Promoting the use of Motor Function Measure (MFM) as outcome measure in patients with Duchenne Muscular Dystrophy (DMD) treated by corticosteroids.
Mrs Audrey SCHREIBER-BONTEMPSa, Dr Sylvain BROCHARDa, Dr Stéphanie FONTAINE-CARBONNELb, Dr Stephane CHABRIERc, Dr Vincent GAUTHERONc, Dr Sylviane PEUDENIERa, Mr Pascal RIPPERTa, Dr Hélène RAUSCENTd, Dr François RIVIERe, Dr Jon ANDONI URTIZBEREAf, Dr Manuella FOURNIER-MEHOUASg, Dr Jean-Yves MAHÉh, Dr Vincent TIFFREAUi, Dr Emmanuelle LAGRUEj, Mr Dalil HAMROUNk, Dr Isabelle POIROTb, Dr Sylvie RAGOT-MANDRYl, Dr Sabrina SACCONIg, Mrs Blandine PUY HAUBERTe, Mrs Catherine FAFINg, Dr Carole VUILLEROTb
a CHRU de BREST, b CHU de Lyon, c CHU de St Etienne, d CHU de Rennes, e CHU de Montpellier, f Hopital Marin de Hendaye (APHP), g CHU de Nice, h CRRF de Pen Bron, i CHRU de Lille, j CHRU de Tours, k CHRU de Montpellier, l CHU de Nancy
Objectives: Assessing muscle function is a key step in measuring changes and evaluating the outcomes of therapeutic interventions in Duchenne Muscular Dystrophy (DMD). Regarding the large use of corticosteroids (CS) in this population to delay the loss of function, our goal was to monitor the evolution of motor function in patients with DMD treated by corticosteroids (CS) and to study the responsiveness of Motor Function Measure (MFM) in this population in order to provide an estimation of the number of subject needed for a clinical trial.

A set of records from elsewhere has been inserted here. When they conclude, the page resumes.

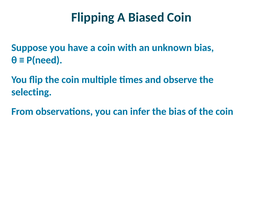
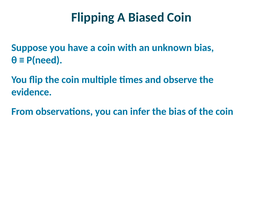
selecting: selecting -> evidence
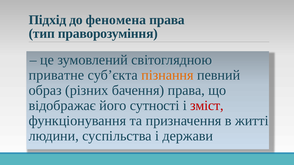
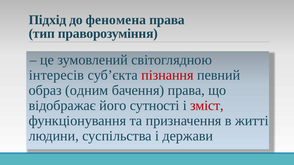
приватне: приватне -> інтересів
пізнання colour: orange -> red
різних: різних -> одним
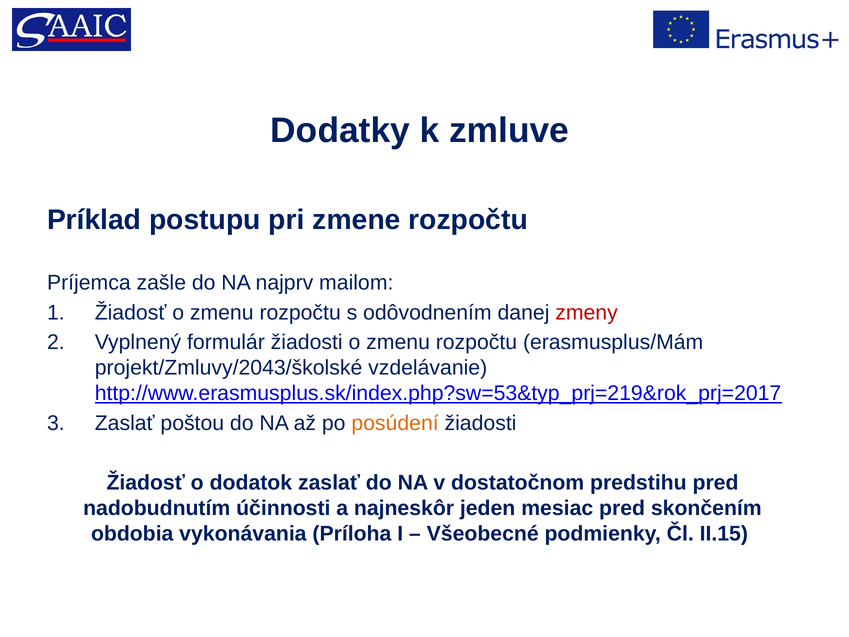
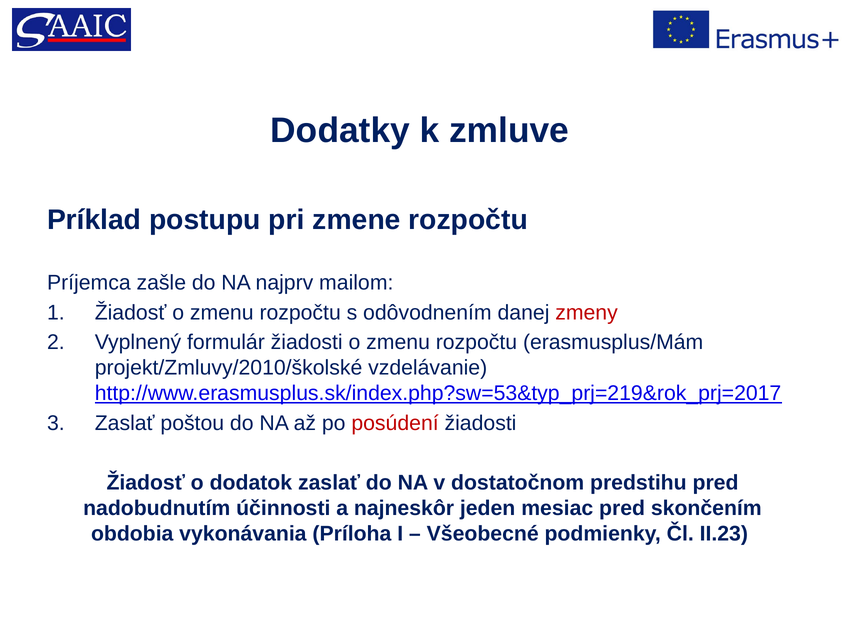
projekt/Zmluvy/2043/školské: projekt/Zmluvy/2043/školské -> projekt/Zmluvy/2010/školské
posúdení colour: orange -> red
II.15: II.15 -> II.23
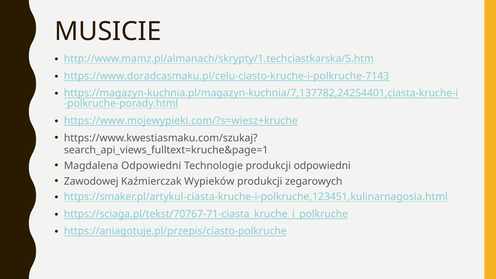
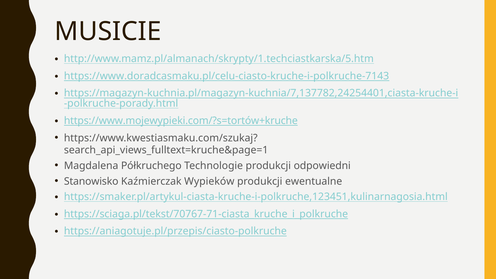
https://www.mojewypieki.com/?s=wiesz+kruche: https://www.mojewypieki.com/?s=wiesz+kruche -> https://www.mojewypieki.com/?s=tortów+kruche
Magdalena Odpowiedni: Odpowiedni -> Półkruchego
Zawodowej: Zawodowej -> Stanowisko
zegarowych: zegarowych -> ewentualne
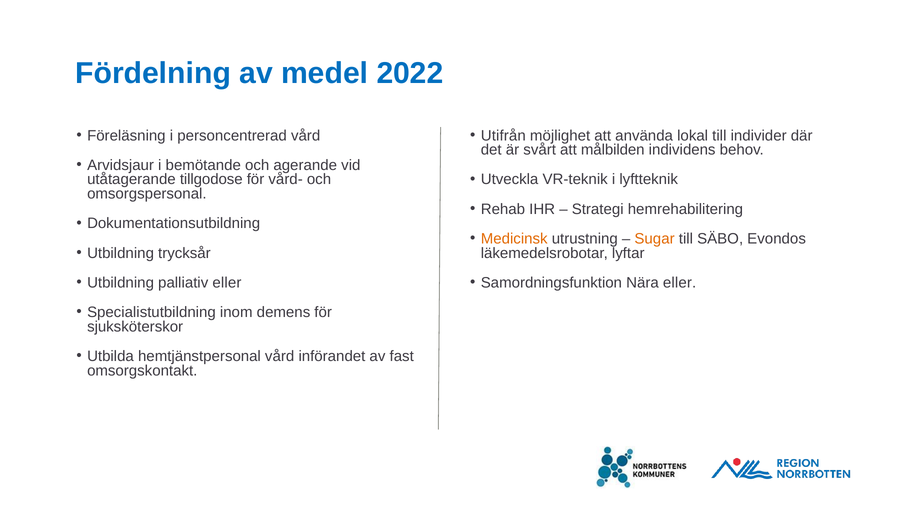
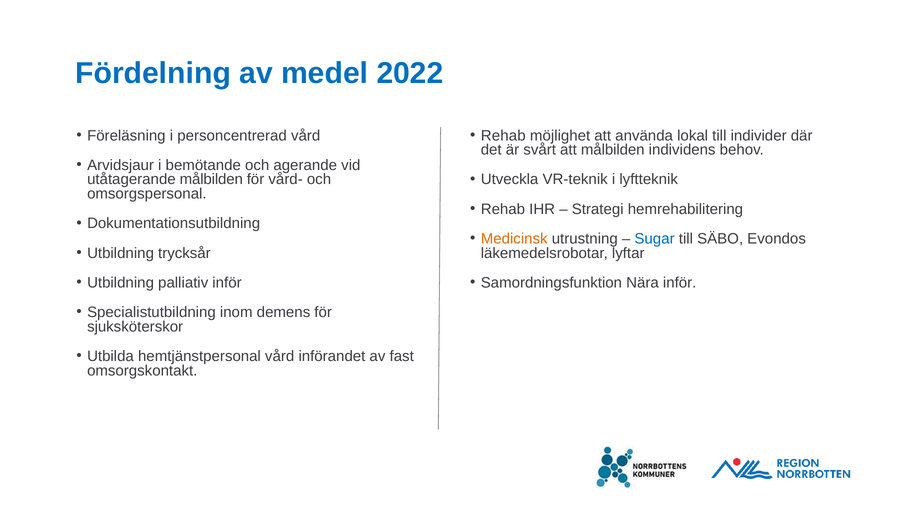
Utifrån at (503, 135): Utifrån -> Rehab
utåtagerande tillgodose: tillgodose -> målbilden
Sugar colour: orange -> blue
palliativ eller: eller -> inför
Nära eller: eller -> inför
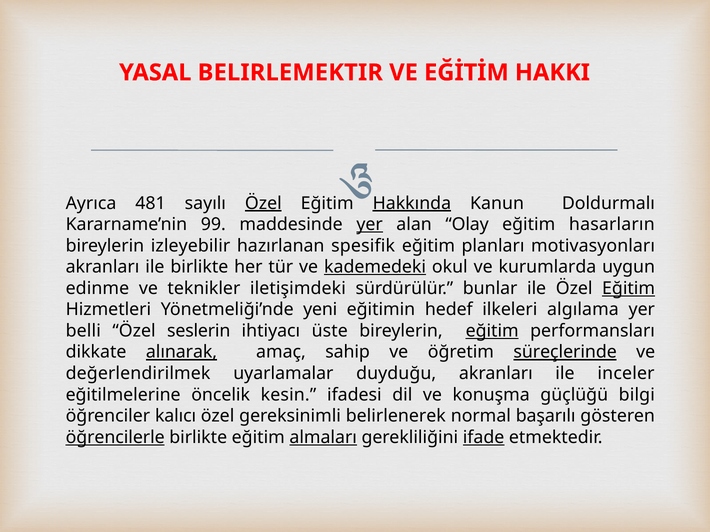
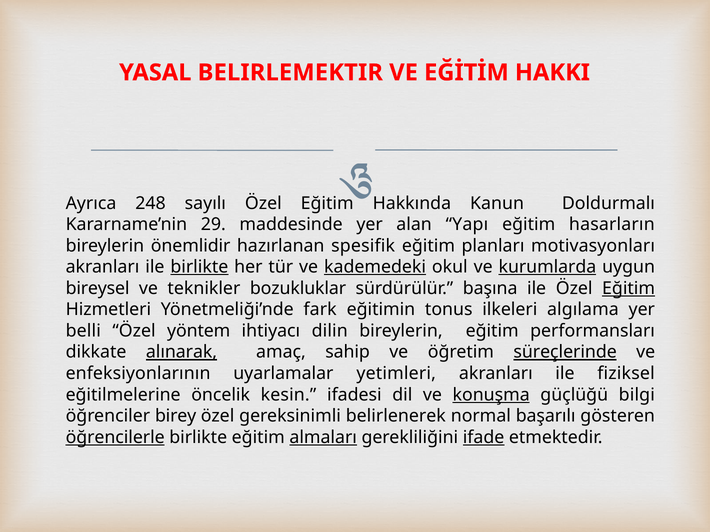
481: 481 -> 248
Özel at (263, 203) underline: present -> none
Hakkında underline: present -> none
99: 99 -> 29
yer at (370, 225) underline: present -> none
Olay: Olay -> Yapı
izleyebilir: izleyebilir -> önemlidir
birlikte at (199, 267) underline: none -> present
kurumlarda underline: none -> present
edinme: edinme -> bireysel
iletişimdeki: iletişimdeki -> bozukluklar
bunlar: bunlar -> başına
yeni: yeni -> fark
hedef: hedef -> tonus
seslerin: seslerin -> yöntem
üste: üste -> dilin
eğitim at (492, 331) underline: present -> none
değerlendirilmek: değerlendirilmek -> enfeksiyonlarının
duyduğu: duyduğu -> yetimleri
inceler: inceler -> fiziksel
konuşma underline: none -> present
kalıcı: kalıcı -> birey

Method: A total of 76 patients with DMD, aged 5.9 to 11.8 years, with at least 6 months of follow up and 2 MFM were enrolled, 30 in the CS treated group (8 ± 1.62y) and 46 in the untreated group (7.91 ± 1.50y).
Results: The relationship between MFM scores and age was studied in CS treated patients and untreated patients. The evolution of these scores was compared between groups, on a 6, 12 and 24 months period by calculating slopes of change and standardized response mean. At 6, 12 and 24 months, significant differences in the mean score change were found, for all MFM scores, between CS treated patients and untreated patients. For D1 subscore specifically, at 6 months, the increase is significant in the treated group (11.3 ± 14 %/y; SRM 0.8) while a decrease is observed in the untreated group (-17.8 ± 17.7 %/y; SRM 1). At 12 and 24 months, D1 subscore stabilized for treated patients but declined significantly for untreated boys (-15.5 ± 15.1 %/y; SRM 1 at 12mo and -18.8 ± 7.1 %/y; SRM 2.6 at 24mo). 21 patients lost the ability to walk during the study: 6 in the CS treated group (25% at 24 months, mean age: 10.74 ± 1.28y) and 15 in the untreated group (64.71% at 24 months, mean age: 9.20 ± 1.78y).
Discussion and conclusion: Patients with DMD treated by CS present a different course of the disease described in this paper using the MFM. Based on these results, an estimation of the number of patients needed for clinical trial could be done.
Keywords : Duchenne Muscular Dystrophy; Motor Function Measure; Corticotherapy; Clinical trials.